The origins of the genre can be clearly traced as far back as the ’60s with television
shows like
The Wild, Wild West
, and the ’70s with Stephen King’s
The Dark Tower
series—and perhaps all the way back to the 1930s with the works of Robert E. Howard
and the strange Gene Autry serial
The Phantom Empire
—but it was Joe R. Lansdale’s acclaimed novel
Dead in the West
(1986) that truly blazed a trail; the book, which features the gunslinging Reverend
Jebediah Mercer, is considered by many to be the definitive example of weird western
literature, and consequently helped define the genre.
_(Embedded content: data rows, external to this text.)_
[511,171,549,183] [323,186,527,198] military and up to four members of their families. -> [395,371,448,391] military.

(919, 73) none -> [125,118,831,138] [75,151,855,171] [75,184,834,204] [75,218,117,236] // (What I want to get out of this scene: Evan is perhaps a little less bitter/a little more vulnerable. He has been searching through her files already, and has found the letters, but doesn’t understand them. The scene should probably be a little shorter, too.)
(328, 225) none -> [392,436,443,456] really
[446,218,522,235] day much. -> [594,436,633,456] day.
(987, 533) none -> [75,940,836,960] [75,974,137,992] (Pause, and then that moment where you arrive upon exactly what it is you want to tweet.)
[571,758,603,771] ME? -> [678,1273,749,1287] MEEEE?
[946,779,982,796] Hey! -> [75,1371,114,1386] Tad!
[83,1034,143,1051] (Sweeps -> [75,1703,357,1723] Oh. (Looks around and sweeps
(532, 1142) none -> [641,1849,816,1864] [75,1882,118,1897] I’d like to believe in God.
As such, this book would be incomplete without a contribution from Mr. Lansdale; happily,
I did not have to contemplate such a notion, for the good Reverend Mercer has a new
unholy monster to battle in the very first story in the anthology, “The Red-Headed
Dead.”

Unlike the abovementioned story, many of the tales in the anthology have no literary
antecedents—such as “Neversleeps,”
Cowboys & Aliens
writer Fred Van Lente’s wildly inventive tale of magic, alternate history, and clockwork
chrysalises, and Walter Jon Williams’s “The Golden Age,” a rip-roaring adventure story
of superheroes in the Old West—but several of the other writers herein, like Lansdale,
have already staked their weird west claims and, at my request, have returned to mine
them once again:

Alan Dean Foster, who over the last thirty years or so has written more than a dozen
tales about Mad Amos Malone and his magical steed Worthless, brings the mountain man
back to battle the occult once again in “Holy Jingle.”
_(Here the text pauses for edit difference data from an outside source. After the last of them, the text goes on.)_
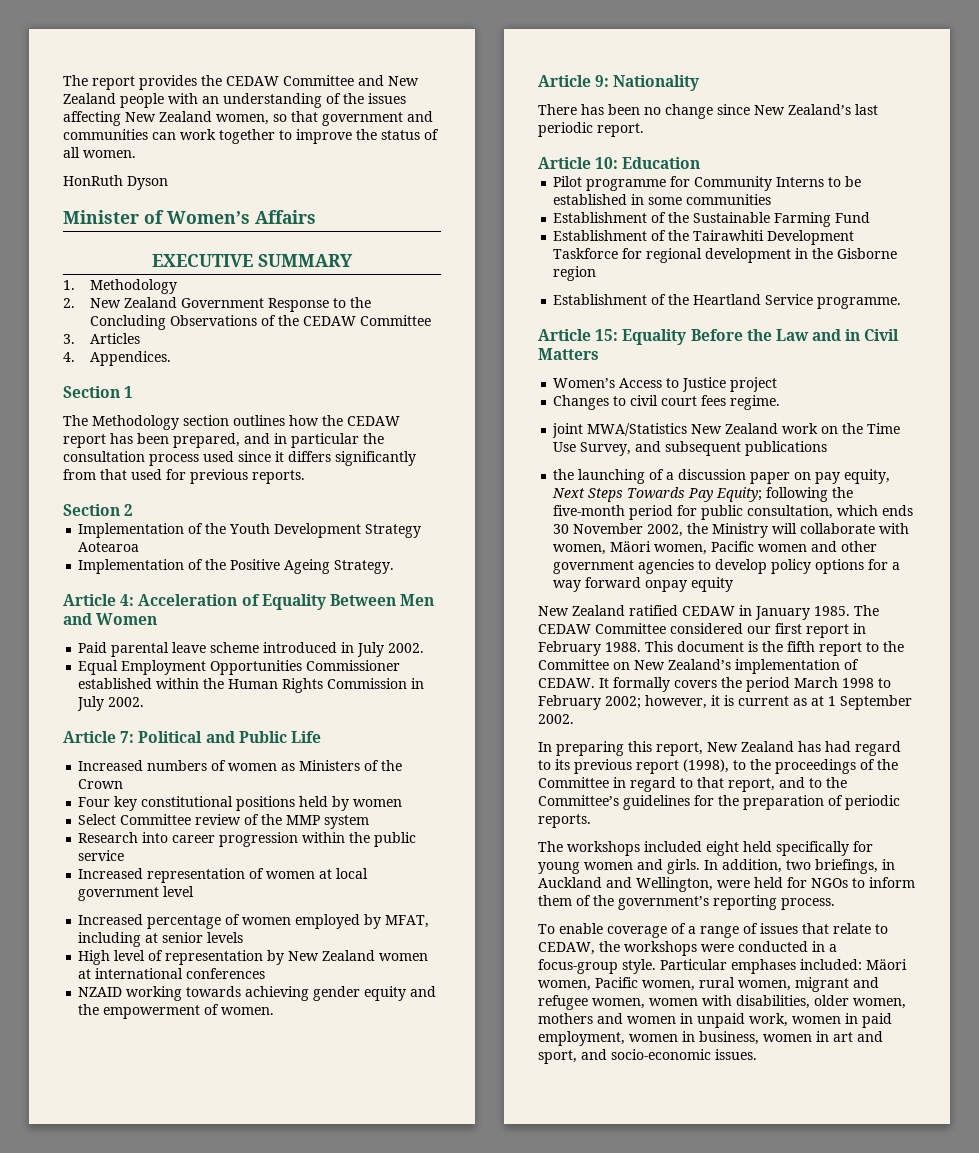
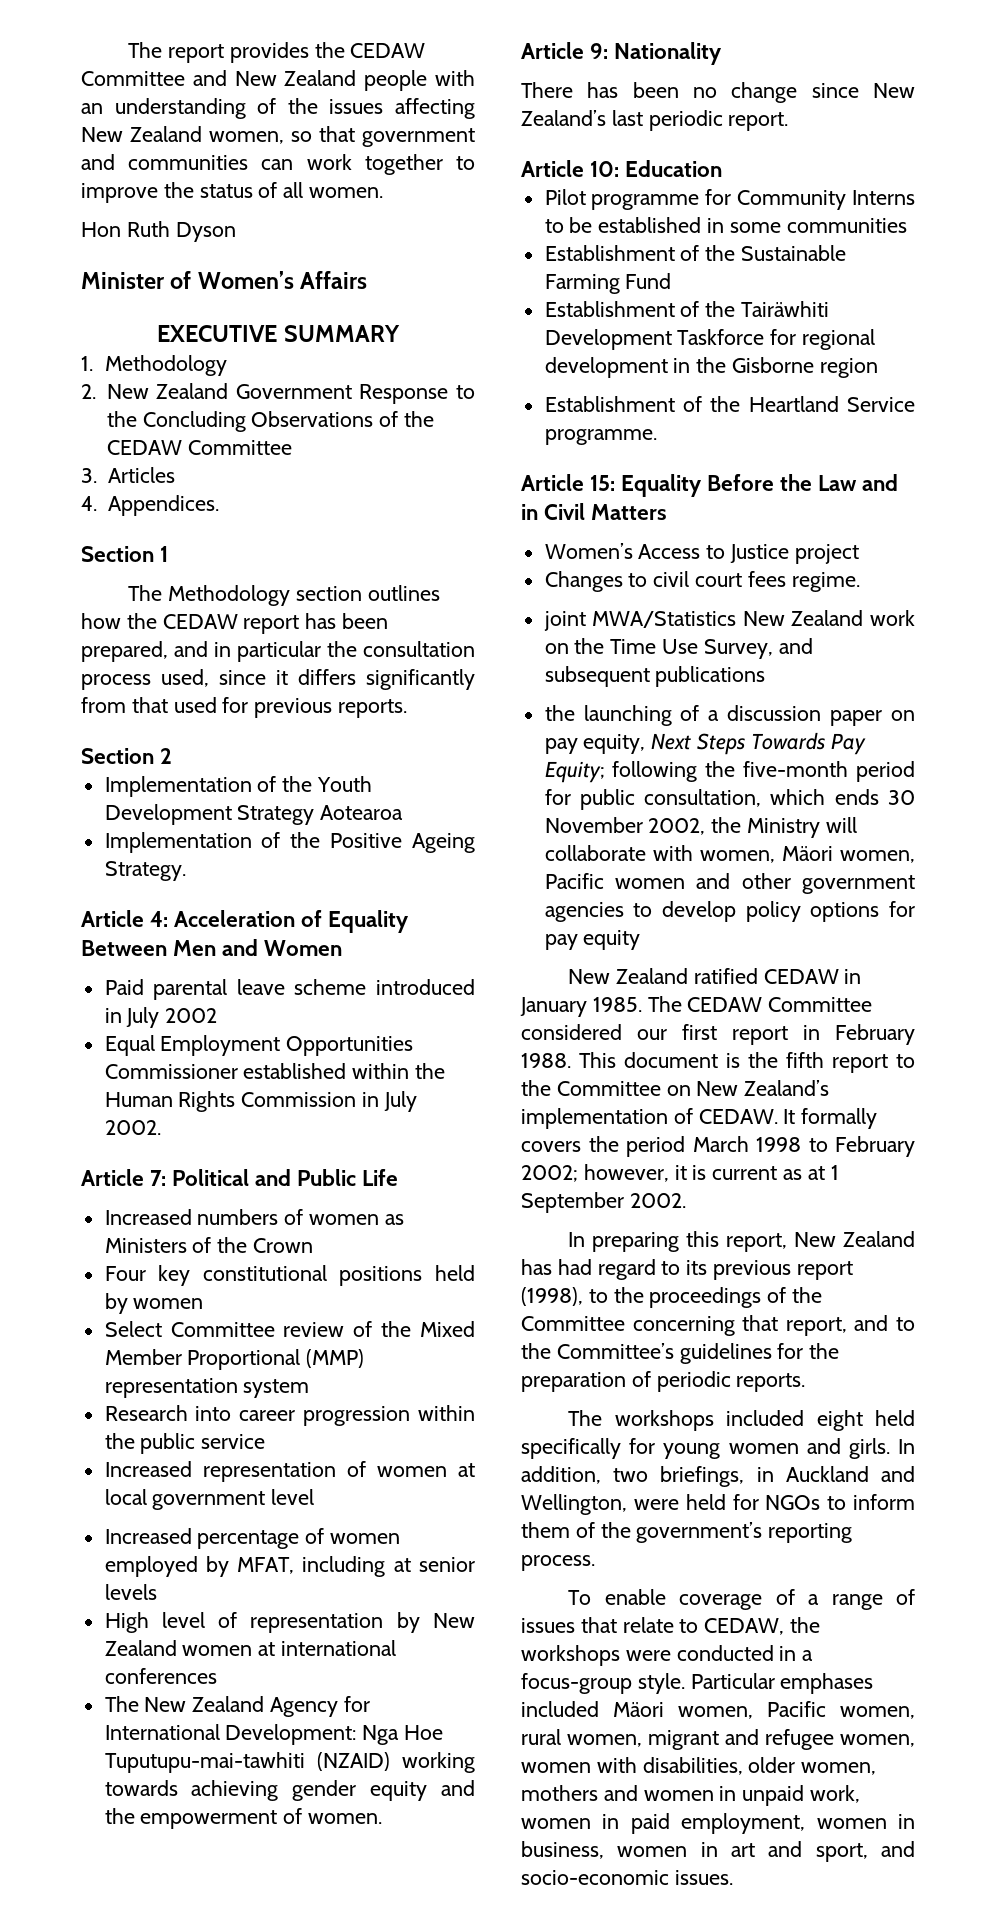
[63,175,123,186] HonRuth -> [81,221,170,237] Hon Ruth
[203,451,234,462] used -> [161,669,209,687] used,
[388,643,425,653] 2002. -> [165,1008,218,1023] 2002
[286,815,321,825] MMP -> [420,1321,475,1337] [104,1349,365,1370] [104,1378,238,1398] Mixed Member Proportional (MMP) representation
[78,987,123,997] NZAID -> [104,1696,370,1717] [104,1724,444,1745] [104,1752,390,1773] The New Zealand Agency for International Development: Nga Hoe Tuputupu-mai-tawhiti (NZAID)
[693,230,765,241] Tairawhiti -> [741,301,830,317] Tairäwhiti
[892,562,901,570] [553,577,688,592] a way forward onpay -> [544,934,578,950] pay
[613,777,693,792] in regard to -> [632,1316,735,1336] concerning
[800,959,862,970] included: -> [521,1701,599,1717] included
Orson Scott Card’s Alvin Maker, the seventh son of a seventh son who is locked in
an epic battle against the Unmaker, returns in “Alvin and the Apple Tree”—the first
new Alvin tale in more than a decade.

In “Stingers and Strangers,” Seanan McGuire brings us a new InCryptid story in which
cryptozoologists Frances Brown and Jonathan Healy encounter some very weird wasps
(plus some other unpleasant surprises).

And in “Second Hand,” Rajan Khanna returns to the world of his story “Card Sharp,”
in which decks of playing cards are imbued with a magic that makes any deck of cards
a deadly one.

That’s just a little taste of what this anthology has in store for you, and that last
example brings us right back around to playing cards and our eponymous dead man’s
hand. To sum up, in the weird western, we take the historical hand we’re dealt, but
we bluff reality and make what you would think is an impossible play.
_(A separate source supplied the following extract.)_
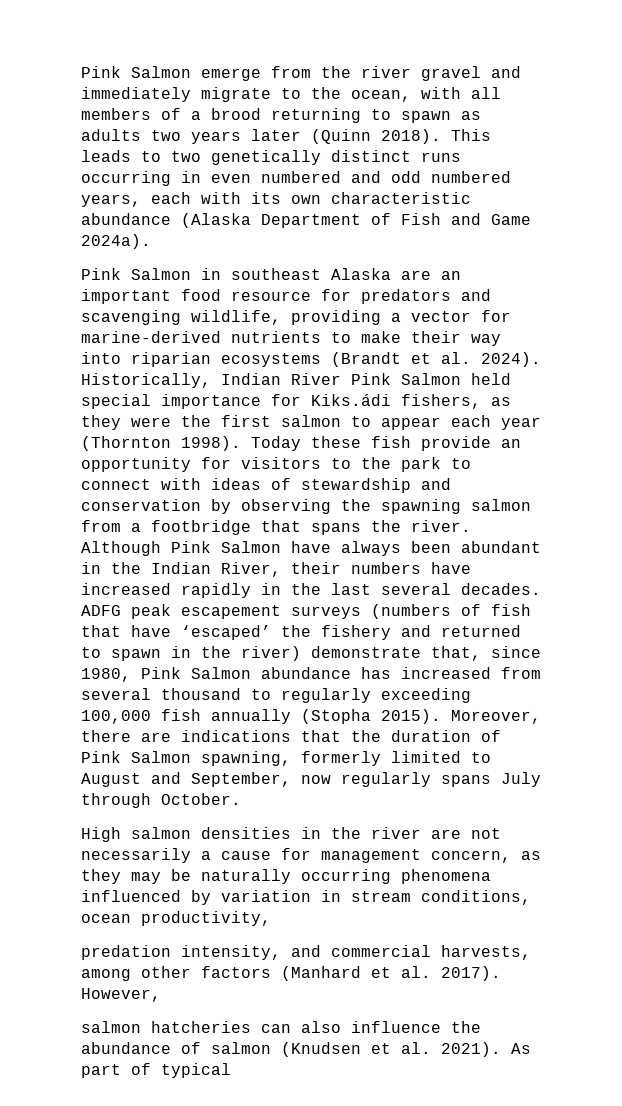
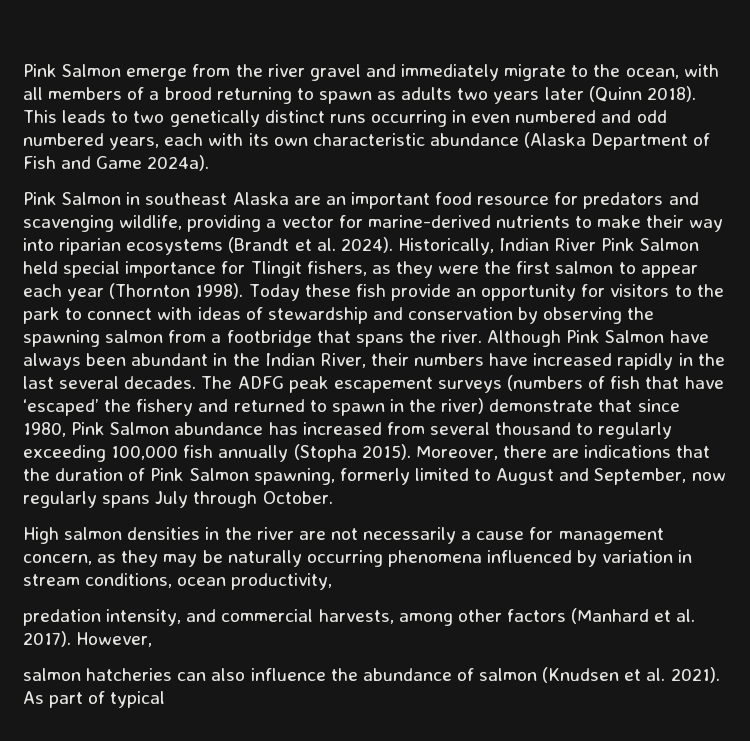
[311,394,391,406] Kiks.ádi -> [250,261,302,278] Tlingit
(541, 589) none -> [201,376,233,389] The
[431,646,481,661] that, -> [598,399,633,412] that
So that’s the game, pard. Pull up a chair, ante up, and I’ll deal you in. The game’s
“Weird West,” no limit, and
everything’s
wild.

THE RED-HEADED DEAD
A REVEREND JEBEDIAH MERCER TALE
JOE R. LANSDALE
East Texas, 1880

Reverend Mercer knew it was coming because the clouds were being plucked down into
a black funnel, making the midday sky go dark. It was the last of many omens, and
he knew from experience it smacked of more than a prediction of bad weather. There
had been the shooting star last night, bleeding across the sky in a looping red wound.
He had never seen one like it. And there had been the angry face he had seen in the
morning clouds, ever so briefly, but long enough to know that God was sending him
another task in his endless list.

He paused his horse on a high hill and pushed his hat up slightly, determining the
direction of the storm. When the funnels were yanked earthward and touched, he saw,
as he expected, that the twister was tearing up earth and heading swiftly in his direction.
He cursed the god he served unwillingly and plunged his mount down the hill as the
sky spat rain and the wind began to howl and blow at his back like the damp breath
of a pursuing giant. Down the hill and into the depths of the forest his horse went,
thundering along the pine-needle trail, dashing for any cover he might find.